Text under study below:

UNITED STATES DISTRICT COURT FOR THE WESTERN DISTRICT OF TEXAS SAN ANTONIO DIVISION
May 5, 2020
Civil Action No. SA-20-CV-319-XR (W.D. Tex. May. 5, 2020)

Opinion

Civil Action No. SA-20-CV-319-XR

05-05-2020

REBECCA OCHOA, Plaintiff, v. ALLSTATE FIRE AND CASUALTY INS. CO., Defendant.


ORDER ON MOTION TO DISMISS

On this date, the Court considered Defendant Allstate Fire and Casualty Insurance Company's ("Defendant") motion to dismiss (docket no. 2). After careful consideration, Defendant's motion is DENIED.

BACKGROUND

This is an uninsured/underinsured (UM/UIM) motorist case. Plaintiff Rebecca Ochoa ("Plaintiff") brought suit in the 73rd Judicial District, Bexar County, Texas on February 10, 2020. Docket no. 1-3. According to the facts pled in the petition, which the Court accepts as true, on March 18, 2017, Plaintiff was struck by an unidentified motorist who fled the scene, and she thereafter suffered serious bodily injuries. Id. at 2. Plaintiff further alleges that on the date of the accident, she was insured under an automobile policy with Defendant, a policy that included UM/UIM coverage. Id. at 3.

Plaintiff brings the following claims: breach of contract, various violations of the Deceptive Trade Practices Act ("DTPA"), violation of the Prompt Payment of Claim Act of the Texas Insurance Code, common law misrepresentation, negligence (against both the unidentified motorist and against Defendant), gross negligence (against only Defendant), and breach of the duty of good faith and fair dealing. Id. at 3-6. Plaintiff seeks damages, exemplary damages, additional damages for knowing violations, and attorney's fees. Id. at 7-9.

Within Plaintiff's negligence claim against Defendant is a claim for intentional infliction of emotional distress. Docket no. 1-3 at 5-6.

Defendant timely removed to this Court on March 13, 2020. Docket no. 1. The Court maintains subject matter jurisdiction over the dispute because there is complete diversity—Plaintiff is a Texas citizen, and Defendant is an Illinois citizen—and because the amount in controversy is met. That same day, Defendant filed the instant motion to dismiss (docket no. 2) which seeks to dismiss all of Plaintiff's claims. Plaintiff did not respond.

DISCUSSION

I. Standard of Review

To survive a 12(b)(6) motion to dismiss, "a complaint must contain sufficient factual matter, accepted as true, to 'state a claim to relief that is plausible on its face.'" Ashcroft v. Iqbal, 556 U.S. 662, 678 (2009) (quoting Bell Atl. Corp. v. Twombly, 550 U.S. 544, 570 (2007)). A claim for relief must contain: (1) "a short and plain statement of the grounds for the court's jurisdiction"; (2) "a short and plain statement of the claim showing that the pleader is entitled to the relief"; and (3) "a demand for the relief sought." FED. R. CIV. P. 8(a). In considering a motion to dismiss under Rule 12(b)(6), all factual allegations from the complaint should be taken as true, and the facts are to be construed favorably to the plaintiff. Fernandez-Montes v. Allied Pilots Assoc., 987 F.2d 278, 284 (5th Cir. 1993). To survive a 12(b)(6) motion, a complaint must contain "more than labels and conclusions, and a formulaic recitation of the elements of a cause of action will not do." Twombly, 550 U.S. at 555.

End of Text under study.
Records provided below:

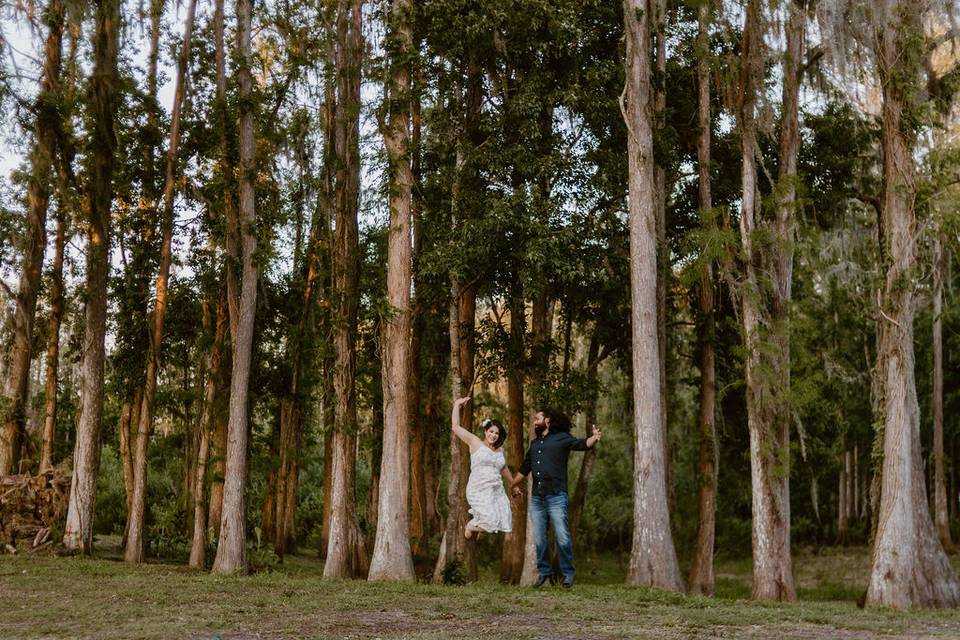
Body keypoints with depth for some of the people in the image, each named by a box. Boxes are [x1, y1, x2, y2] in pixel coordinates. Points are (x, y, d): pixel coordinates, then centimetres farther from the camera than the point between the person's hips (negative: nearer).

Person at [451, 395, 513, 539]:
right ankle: (470, 525, 15)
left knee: (504, 523, -4)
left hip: (497, 491, 6)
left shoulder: (499, 450, 14)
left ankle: (479, 526, 27)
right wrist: (457, 405, -4)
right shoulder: (475, 443, 0)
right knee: (491, 523, -19)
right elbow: (456, 427, -5)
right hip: (479, 491, -6)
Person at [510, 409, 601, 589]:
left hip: (556, 497, -6)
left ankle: (568, 573, 5)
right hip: (536, 499, 6)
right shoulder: (534, 444, 21)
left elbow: (582, 444, -13)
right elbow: (525, 468, 33)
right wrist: (513, 485, 44)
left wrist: (594, 438, -34)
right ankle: (544, 571, 20)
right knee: (539, 539, 7)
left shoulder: (561, 438, 2)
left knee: (562, 538, -8)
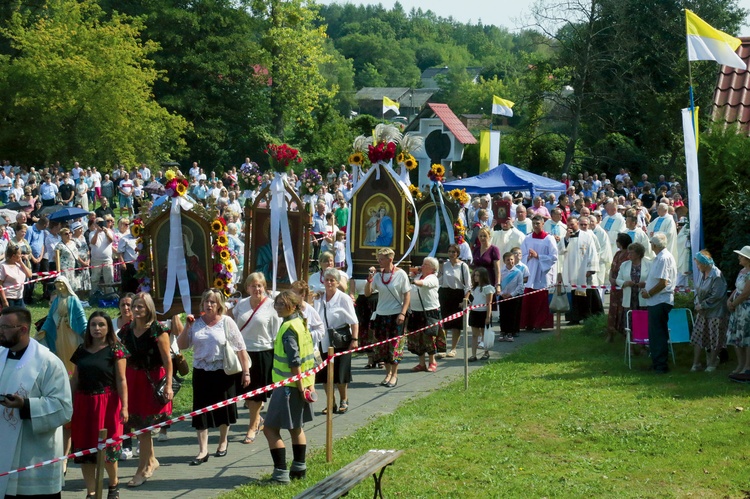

End of Records provided.

What the exercise asks: Extend the court order on the insurer's motion to dismiss, picking up right after its final sentence quoting Twombly on labels and conclusions.

Response to the exercise:
II. Breach of Contract

Plaintiff brings a breach of contract claim against Defendant for the alleged failure to fulfill its obligations and duties under the relevant insurance policy, despite Plaintiff meeting all conditions precedent to receiving her benefits under the policy. Docket no. 1-3 at 5. Defendant argues that Plaintiff is not entitled to receive underinsured motorist insurance benefits until there is a judgment establishing the liability of the tortfeasor and damages for the accident. Docket no. 2 at 7-8.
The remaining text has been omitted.